* [EXERCISE OBJECTIVE]: Collect each line of the listing below that contains the string "frame".

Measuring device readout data
—————
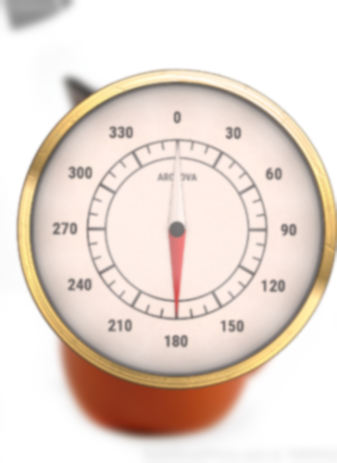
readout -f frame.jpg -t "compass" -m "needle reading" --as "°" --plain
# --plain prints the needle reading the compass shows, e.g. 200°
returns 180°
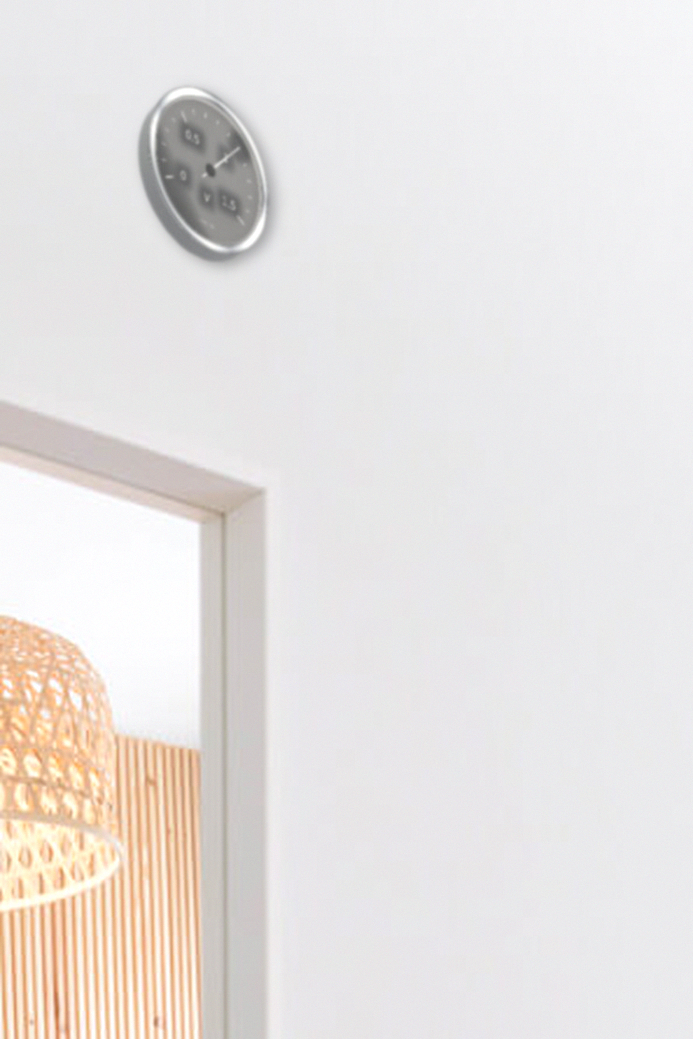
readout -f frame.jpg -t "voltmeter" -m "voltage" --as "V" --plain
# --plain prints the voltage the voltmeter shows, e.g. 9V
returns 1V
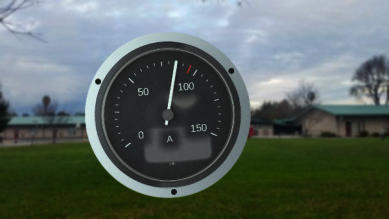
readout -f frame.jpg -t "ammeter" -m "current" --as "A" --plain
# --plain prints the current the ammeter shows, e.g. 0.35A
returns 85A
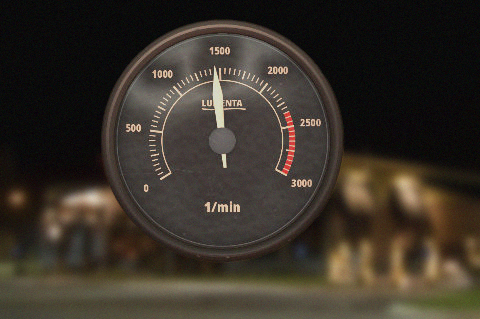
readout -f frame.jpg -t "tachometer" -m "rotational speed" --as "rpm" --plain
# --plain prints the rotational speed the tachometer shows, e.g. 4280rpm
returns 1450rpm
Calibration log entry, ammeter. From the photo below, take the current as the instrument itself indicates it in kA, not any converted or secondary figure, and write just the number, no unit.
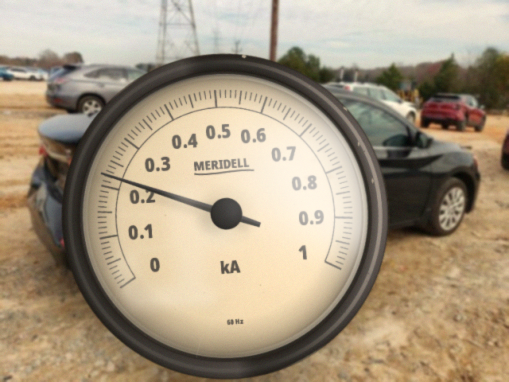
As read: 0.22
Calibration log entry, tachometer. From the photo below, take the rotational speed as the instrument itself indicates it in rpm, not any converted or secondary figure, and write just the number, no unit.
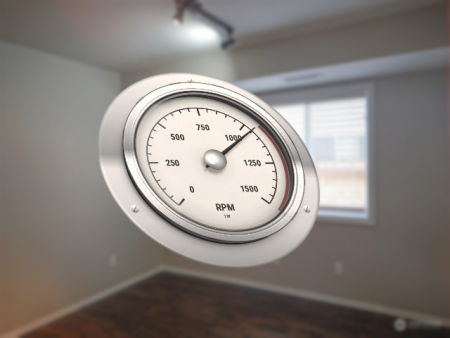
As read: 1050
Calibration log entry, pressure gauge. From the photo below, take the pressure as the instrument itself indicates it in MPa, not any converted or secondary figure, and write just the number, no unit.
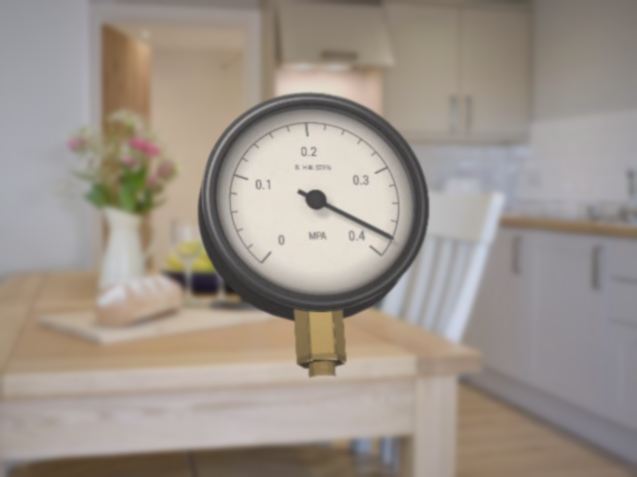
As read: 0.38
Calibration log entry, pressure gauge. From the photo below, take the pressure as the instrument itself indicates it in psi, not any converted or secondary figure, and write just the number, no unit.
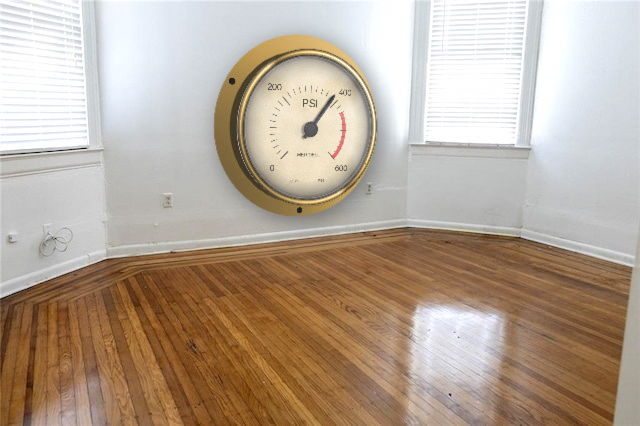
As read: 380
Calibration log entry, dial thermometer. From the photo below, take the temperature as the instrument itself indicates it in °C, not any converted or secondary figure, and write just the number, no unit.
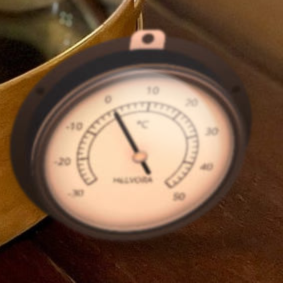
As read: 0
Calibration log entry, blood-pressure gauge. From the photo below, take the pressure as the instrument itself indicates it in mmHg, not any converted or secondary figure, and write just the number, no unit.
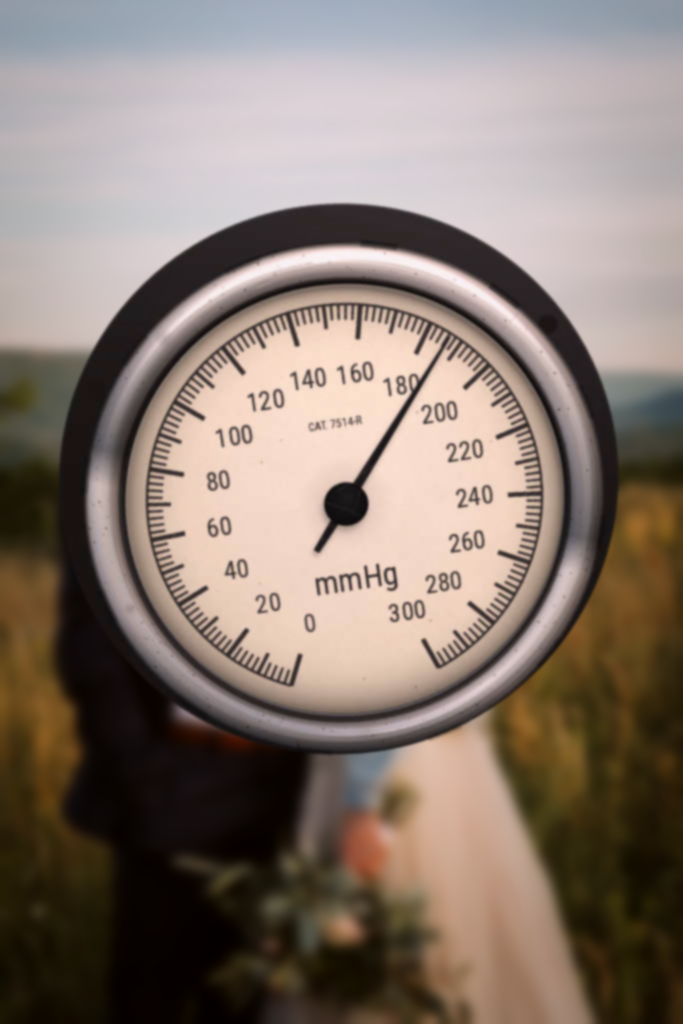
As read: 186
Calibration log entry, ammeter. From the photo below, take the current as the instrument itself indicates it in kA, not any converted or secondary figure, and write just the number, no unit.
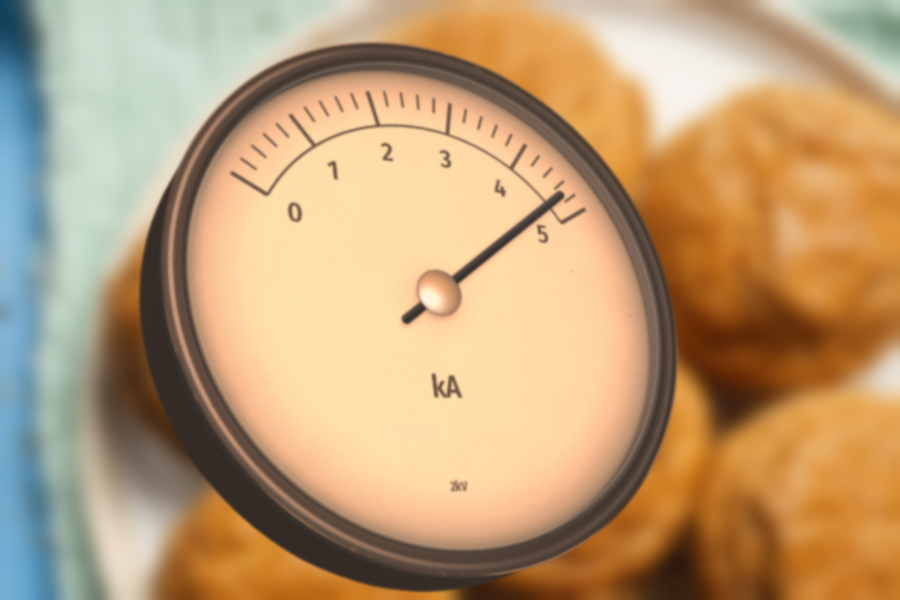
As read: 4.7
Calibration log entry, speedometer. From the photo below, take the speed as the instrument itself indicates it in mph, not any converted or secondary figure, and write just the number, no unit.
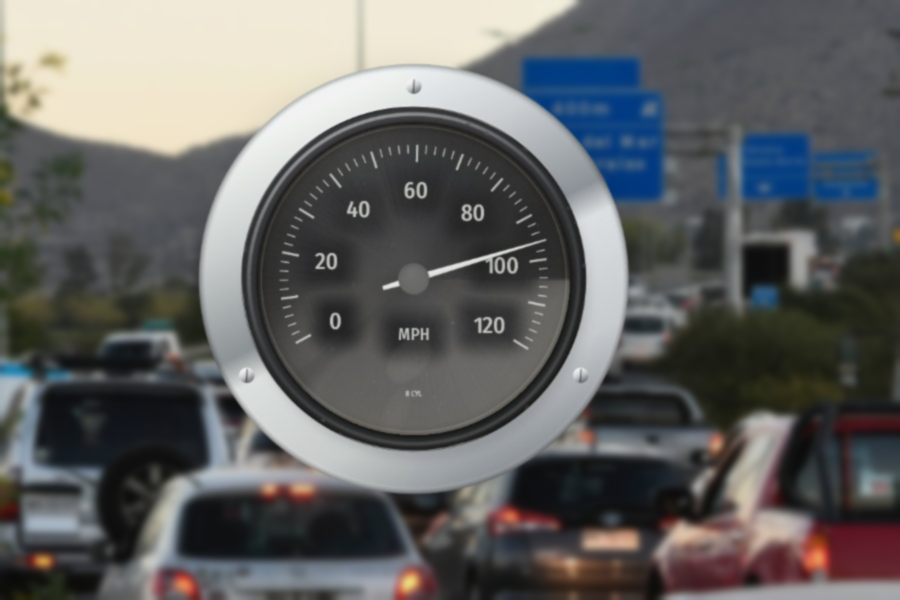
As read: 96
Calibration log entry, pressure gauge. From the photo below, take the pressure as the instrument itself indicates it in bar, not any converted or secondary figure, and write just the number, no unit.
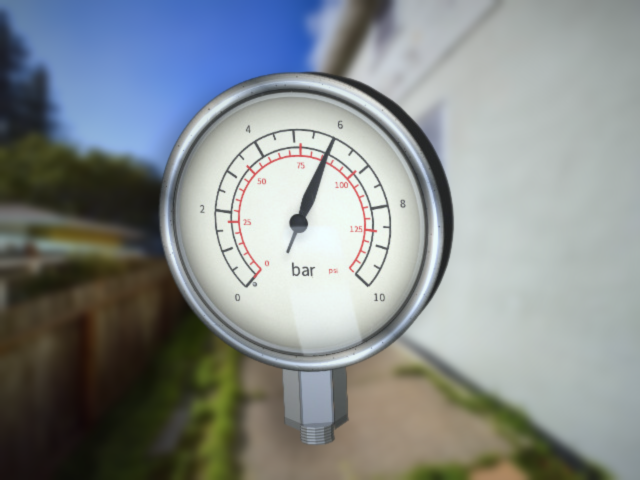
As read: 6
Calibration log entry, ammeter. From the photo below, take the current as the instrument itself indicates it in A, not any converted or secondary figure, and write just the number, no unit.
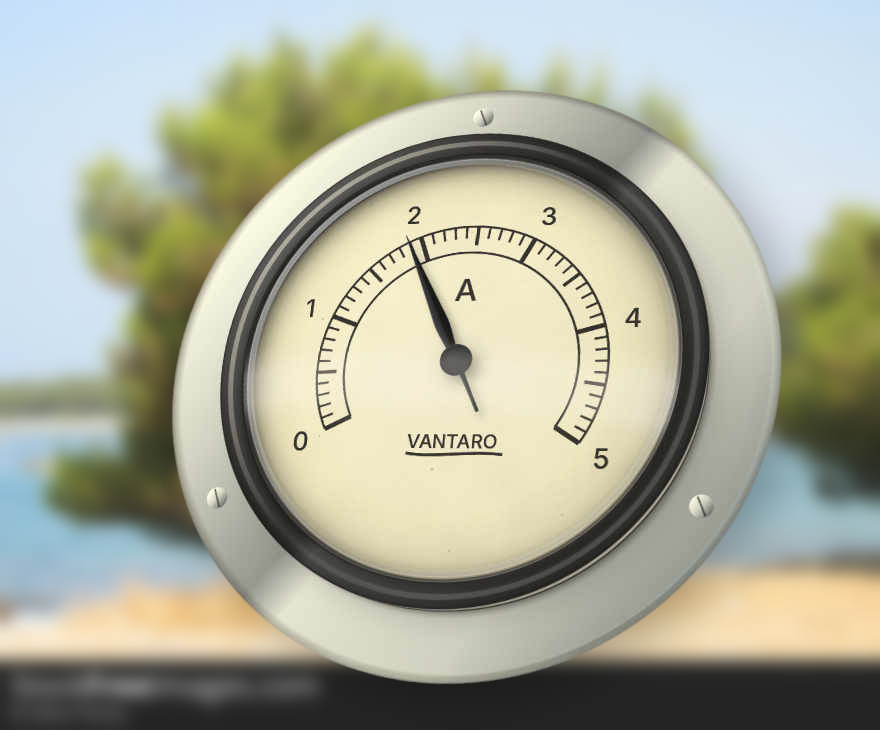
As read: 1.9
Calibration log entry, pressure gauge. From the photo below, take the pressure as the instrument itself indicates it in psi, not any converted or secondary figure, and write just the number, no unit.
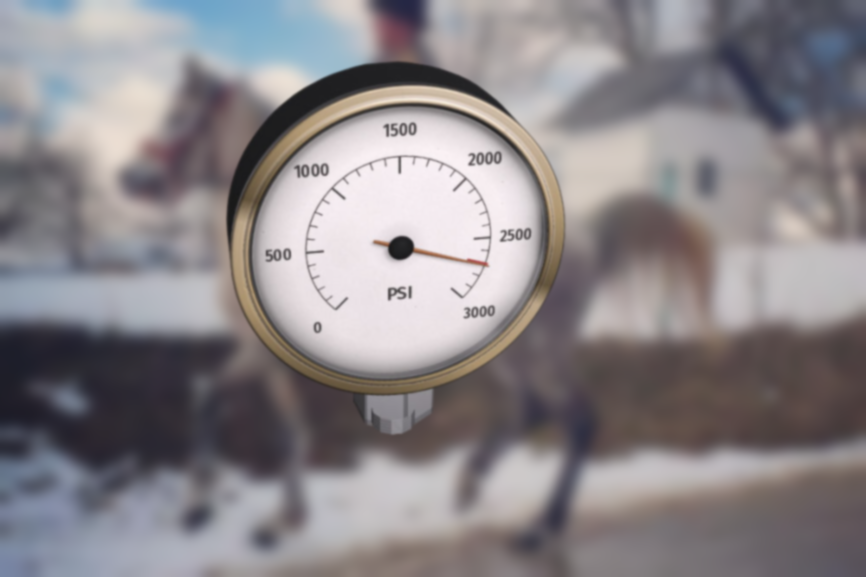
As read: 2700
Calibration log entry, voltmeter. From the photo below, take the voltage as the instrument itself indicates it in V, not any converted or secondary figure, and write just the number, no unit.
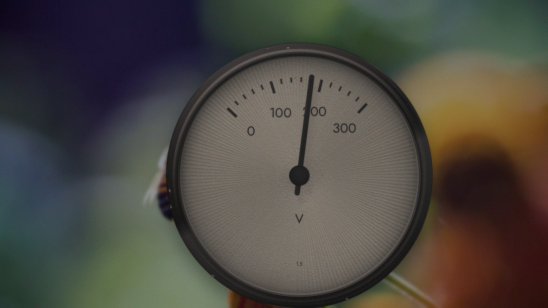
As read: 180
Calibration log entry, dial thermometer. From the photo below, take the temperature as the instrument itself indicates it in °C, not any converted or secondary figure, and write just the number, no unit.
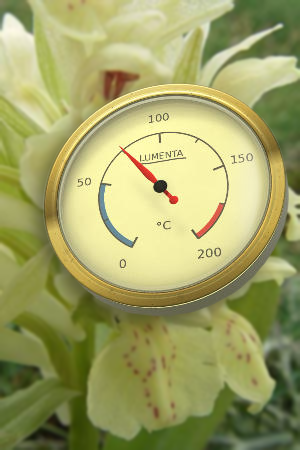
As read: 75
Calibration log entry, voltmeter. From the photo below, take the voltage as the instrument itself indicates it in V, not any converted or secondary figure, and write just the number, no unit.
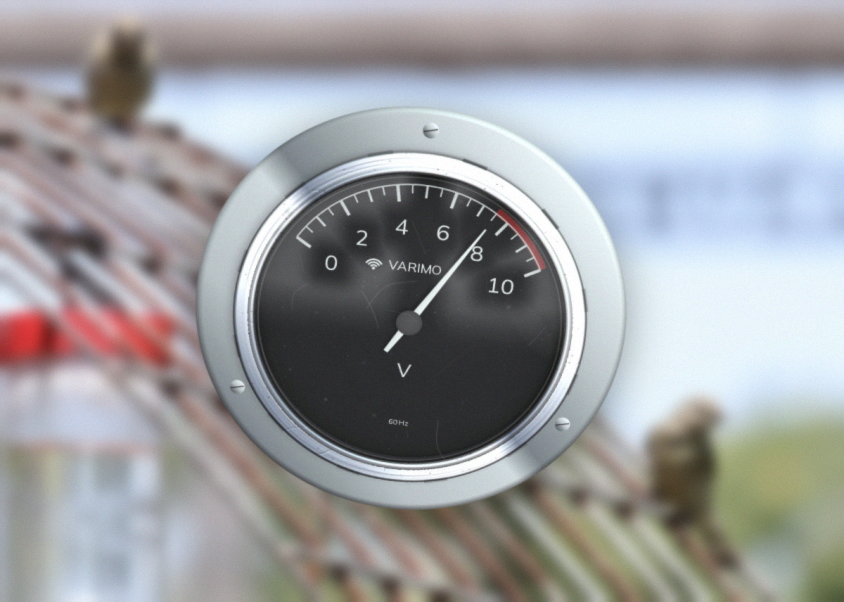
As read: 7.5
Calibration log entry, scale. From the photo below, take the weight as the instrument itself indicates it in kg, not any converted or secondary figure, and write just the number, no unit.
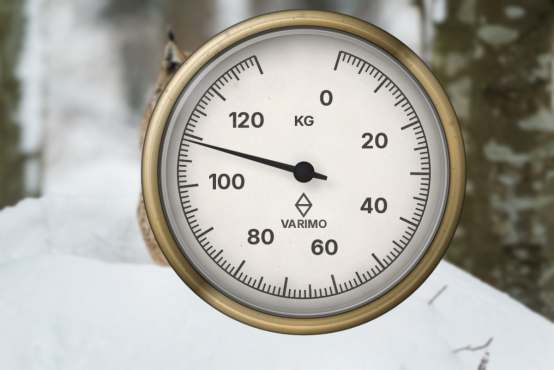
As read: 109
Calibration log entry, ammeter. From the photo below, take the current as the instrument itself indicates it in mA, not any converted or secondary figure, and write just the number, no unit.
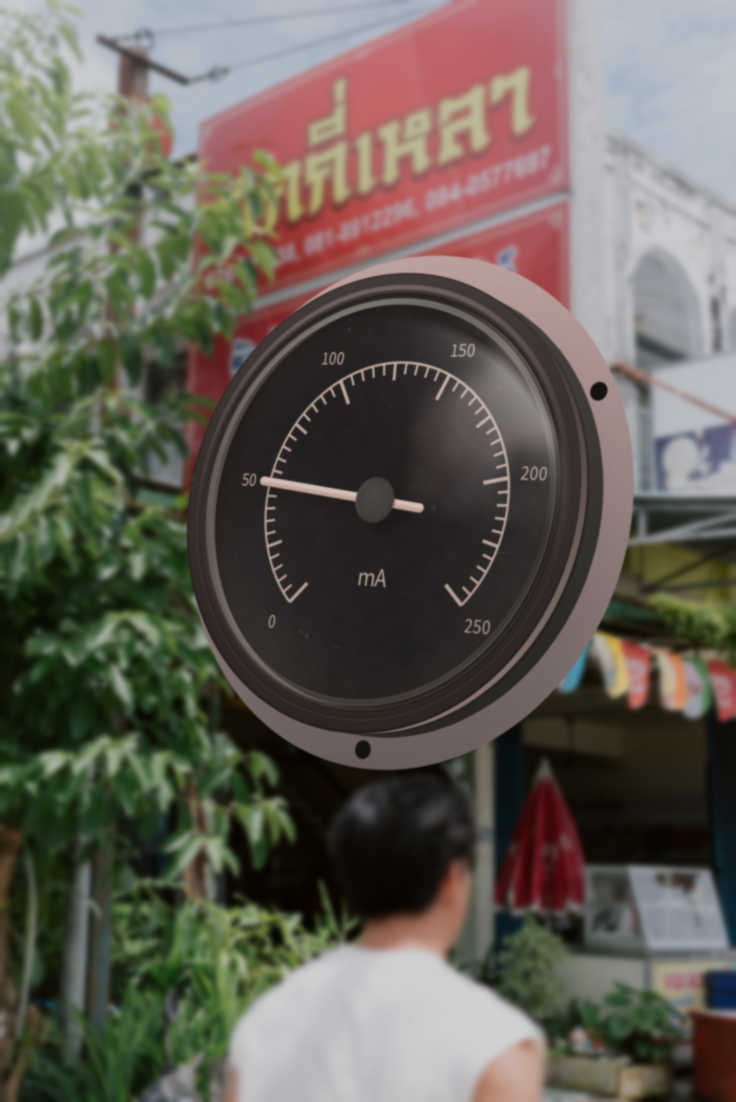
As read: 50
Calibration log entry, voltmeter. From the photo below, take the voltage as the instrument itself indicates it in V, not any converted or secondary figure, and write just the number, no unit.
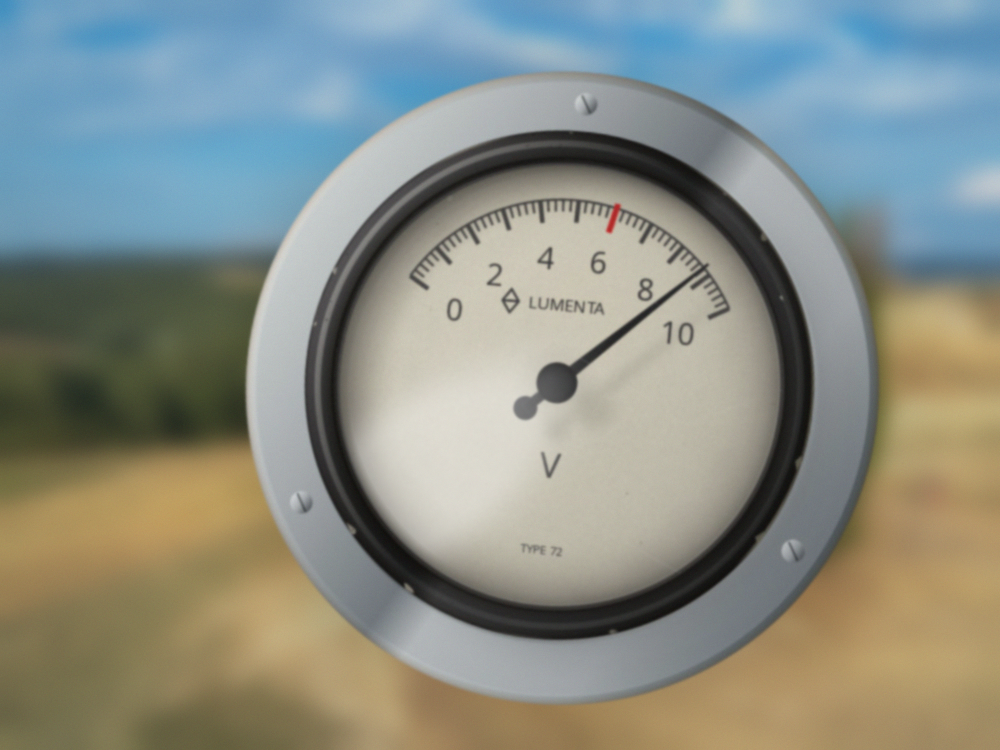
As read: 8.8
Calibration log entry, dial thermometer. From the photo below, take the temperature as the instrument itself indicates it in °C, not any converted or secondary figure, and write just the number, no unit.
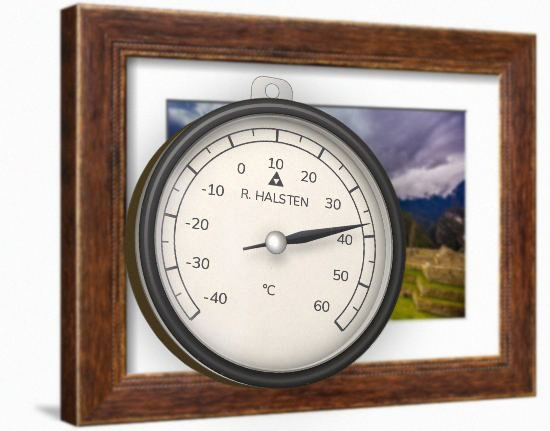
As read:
—————
* [EXERCISE SOLUTION]:
readout -f frame.jpg -t "compass" -m "needle reading" --as "°" --plain
readout -f frame.jpg -t "voltmeter" -m "voltage" --as "V" --plain
readout -f frame.jpg -t "ammeter" -m "current" --as "A" --plain
readout -f frame.jpg -t "tachometer" -m "rotational speed" --as "rpm" --plain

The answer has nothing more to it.